Thank you Tina, Prog.Trad and Sinkchicken for your comprehensive responses. I do understand the feeling of protecting oneself when in rural areas now. I think I would act the same indeed. Let's hope good education and public relations will reduce gun related accidents..
The city I live in has one of the highest per capita murder rates in the US. Someone gets shot to death here almost every day. I have never owned a gun, but most people in the South do, and they resent gun control efforts.
Many of the shootings here are carried out by people who are under the legal age to own weapons, happen in schools or on the way to and from school, or are attacks on police officers.
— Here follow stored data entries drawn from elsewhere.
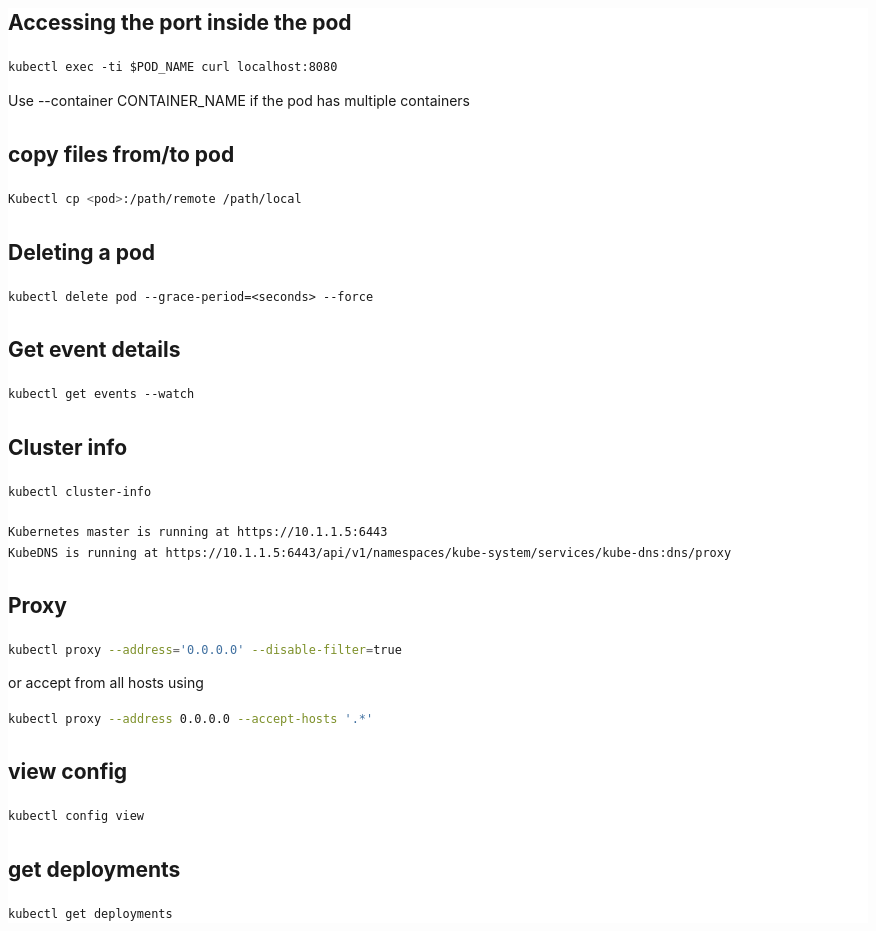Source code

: ## Accessing the port inside the pod
```
kubectl exec -ti $POD_NAME curl localhost:8080
```

Use --container CONTAINER_NAME if the pod has multiple containers

## copy files from/to pod
```bash
Kubectl cp <pod>:/path/remote /path/local
```

## Deleting a pod
```
kubectl delete pod --grace-period=<seconds> --force
```

## Get event details
```
kubectl get events --watch
```

## Cluster info
```bash
kubectl cluster-info

Kubernetes master is running at https://10.1.1.5:6443
KubeDNS is running at https://10.1.1.5:6443/api/v1/namespaces/kube-system/services/kube-dns:dns/proxy
```

## Proxy
```bash
kubectl proxy --address='0.0.0.0' --disable-filter=true
```

or accept from all hosts using

```bash
kubectl proxy --address 0.0.0.0 --accept-hosts '.*'
```

## view config
```bash
kubectl config view
```

## get deployments
```bash
kubectl get deployments
```
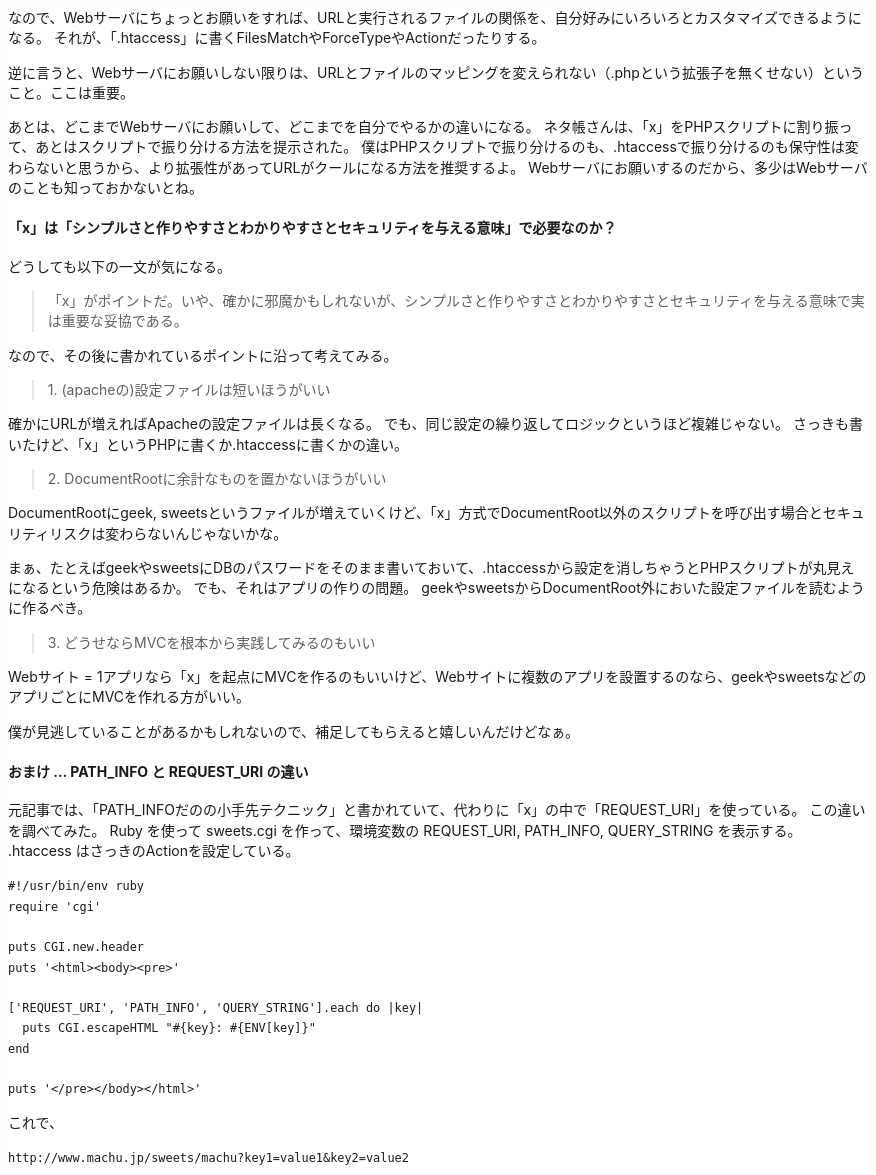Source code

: なので、Webサーバにちょっとお願いをすれば、URLと実行されるファイルの関係を、自分好みにいろいろとカスタマイズできるようになる。 それが、「.htaccess」に書くFilesMatchやForceTypeやActionだったりする。

逆に言うと、Webサーバにお願いしない限りは、URLとファイルのマッピングを変えられない（.phpという拡張子を無くせない）ということ。ここは重要。

あとは、どこまでWebサーバにお願いして、どこまでを自分でやるかの違いになる。 ネタ帳さんは、「x」をPHPスクリプトに割り振って、あとはスクリプトで振り分ける方法を提示された。 僕はPHPスクリプトで振り分けるのも、.htaccessで振り分けるのも保守性は変わらないと思うから、より拡張性があってURLがクールになる方法を推奨するよ。 Webサーバにお願いするのだから、多少はWebサーバのことも知っておかないとね。

#### 「x」は「シンプルさと作りやすさとわかりやすさとセキュリティを与える意味」で必要なのか？

どうしても以下の一文が気になる。

> 「x」がポイントだ。いや、確かに邪魔かもしれないが、シンプルさと作りやすさとわかりやすさとセキュリティを与える意味で実は重要な妥協である。

なので、その後に書かれているポイントに沿って考えてみる。

> 1\. (apacheの)設定ファイルは短いほうがいい

確かにURLが増えればApacheの設定ファイルは長くなる。 でも、同じ設定の繰り返してロジックというほど複雑じゃない。 さっきも書いたけど、「x」というPHPに書くか.htaccessに書くかの違い。

> 2\. DocumentRootに余計なものを置かないほうがいい

DocumentRootにgeek, sweetsというファイルが増えていくけど、「x」方式でDocumentRoot以外のスクリプトを呼び出す場合とセキュリティリスクは変わらないんじゃないかな。

まぁ、たとえばgeekやsweetsにDBのパスワードをそのまま書いておいて、.htaccessから設定を消しちゃうとPHPスクリプトが丸見えになるという危険はあるか。 でも、それはアプリの作りの問題。 geekやsweetsからDocumentRoot外においた設定ファイルを読むように作るべき。

> 3\. どうせならMVCを根本から実践してみるのもいい

Webサイト = 1アプリなら「x」を起点にMVCを作るのもいいけど、Webサイトに複数のアプリを設置するのなら、geekやsweetsなどのアプリごとにMVCを作れる方がいい。

僕が見逃していることがあるかもしれないので、補足してもらえると嬉しいんだけどなぁ。

#### おまけ … PATH_INFO と REQUEST_URI の違い

元記事では、「PATH_INFOだのの小手先テクニック」と書かれていて、代わりに「x」の中で「REQUEST_URI」を使っている。 この違いを調べてみた。 Ruby を使って sweets.cgi を作って、環境変数の REQUEST_URI, PATH_INFO, QUERY_STRING を表示する。 .htaccess はさっきのActionを設定している。

```
#!/usr/bin/env ruby
require 'cgi'

puts CGI.new.header
puts '<html><body><pre>'

['REQUEST_URI', 'PATH_INFO', 'QUERY_STRING'].each do |key|
  puts CGI.escapeHTML "#{key}: #{ENV[key]}"
end

puts '</pre></body></html>'
```

これで、

```
http://www.machu.jp/sweets/machu?key1=value1&key2=value2
```
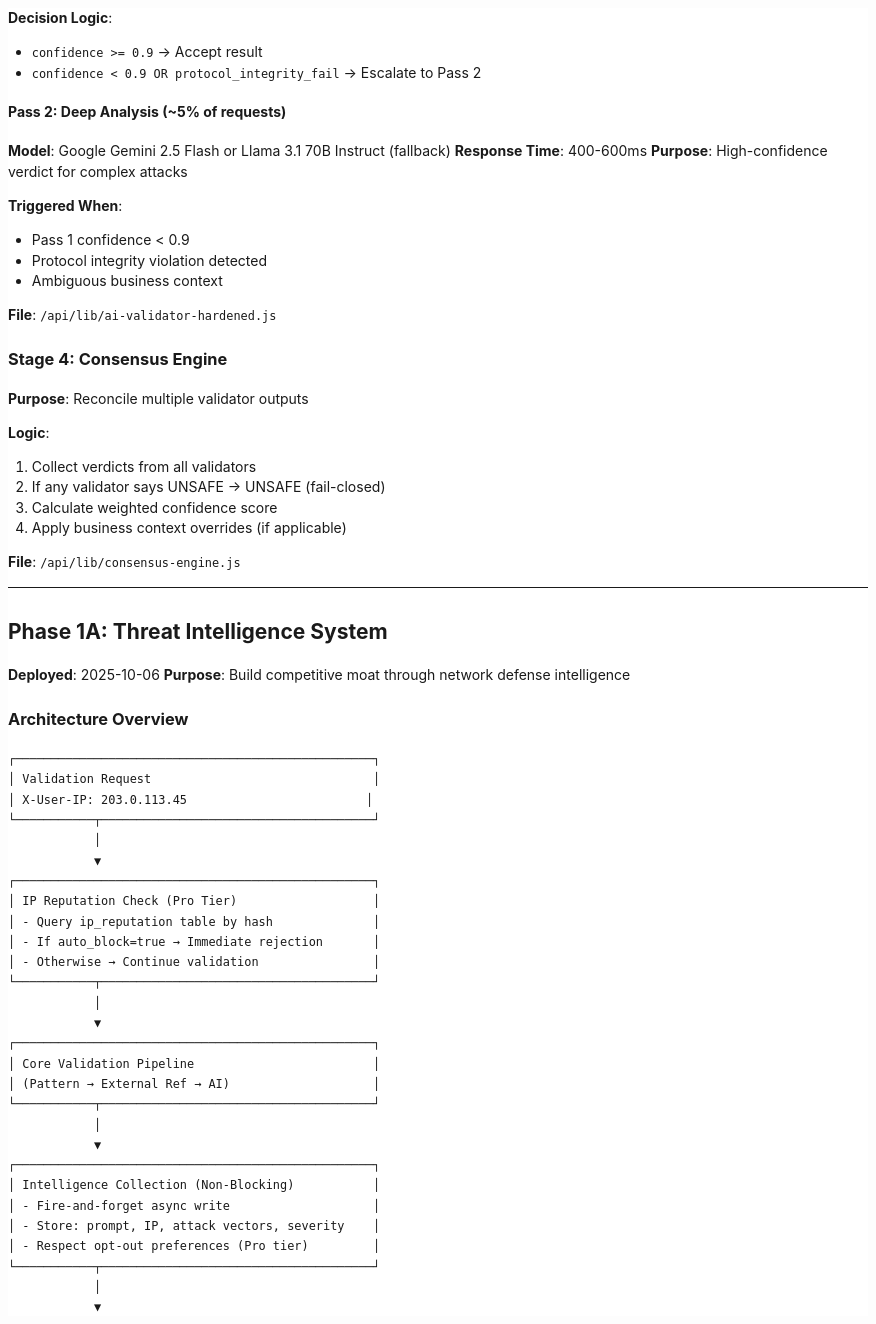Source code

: **Decision Logic**:
- `confidence >= 0.9` → Accept result
- `confidence < 0.9 OR protocol_integrity_fail` → Escalate to Pass 2

#### Pass 2: Deep Analysis (~5% of requests)
**Model**: Google Gemini 2.5 Flash or Llama 3.1 70B Instruct (fallback)
**Response Time**: 400-600ms
**Purpose**: High-confidence verdict for complex attacks

**Triggered When**:
- Pass 1 confidence < 0.9
- Protocol integrity violation detected
- Ambiguous business context

**File**: `/api/lib/ai-validator-hardened.js`

### Stage 4: Consensus Engine

**Purpose**: Reconcile multiple validator outputs

**Logic**:
1. Collect verdicts from all validators
2. If any validator says UNSAFE → UNSAFE (fail-closed)
3. Calculate weighted confidence score
4. Apply business context overrides (if applicable)

**File**: `/api/lib/consensus-engine.js`

---

## Phase 1A: Threat Intelligence System

**Deployed**: 2025-10-06
**Purpose**: Build competitive moat through network defense intelligence

### Architecture Overview

```
┌──────────────────────────────────────────────────┐
│ Validation Request                               │
│ X-User-IP: 203.0.113.45                         │
└───────────┬──────────────────────────────────────┘
            │
            ▼
┌──────────────────────────────────────────────────┐
│ IP Reputation Check (Pro Tier)                   │
│ - Query ip_reputation table by hash              │
│ - If auto_block=true → Immediate rejection       │
│ - Otherwise → Continue validation                │
└───────────┬──────────────────────────────────────┘
            │
            ▼
┌──────────────────────────────────────────────────┐
│ Core Validation Pipeline                         │
│ (Pattern → External Ref → AI)                    │
└───────────┬──────────────────────────────────────┘
            │
            ▼
┌──────────────────────────────────────────────────┐
│ Intelligence Collection (Non-Blocking)           │
│ - Fire-and-forget async write                    │
│ - Store: prompt, IP, attack vectors, severity    │
│ - Respect opt-out preferences (Pro tier)         │
└───────────┬──────────────────────────────────────┘
            │
            ▼
```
Because of the nature of my work (pharmacy involving narcotics such as morphine), I work in a building guarded by an armed city policeman. It is also guarded by a series of controlled access points requiring different access keys. People would easily kill me to have access to these drugs. However, I have never felt the need to own a weapon or felt scared at my place of business.
Most people in this area think I am crazy because I drive into the city every day and work with all those narcotics and don't have a weapon. I think if someone wants to kill me, they will do it anyway, even if I give them the drugs. I feel that if I am armed, I am adding fuel to the fire. I wouldn't worry about people like me having guns, but it's too easy for weapons to fall into the hands of those who wish to do others harm or into the hands of those who could accidentally hurt themselves.
In regard to assault rifles, the current administration, in its "wisdom" has let the federal ban on sales of assault weapons expire, so any 12 year old can get an Uzi without too much trouble. There are supposed to be background checks, etc, but I think in practice that system doesn't work very well.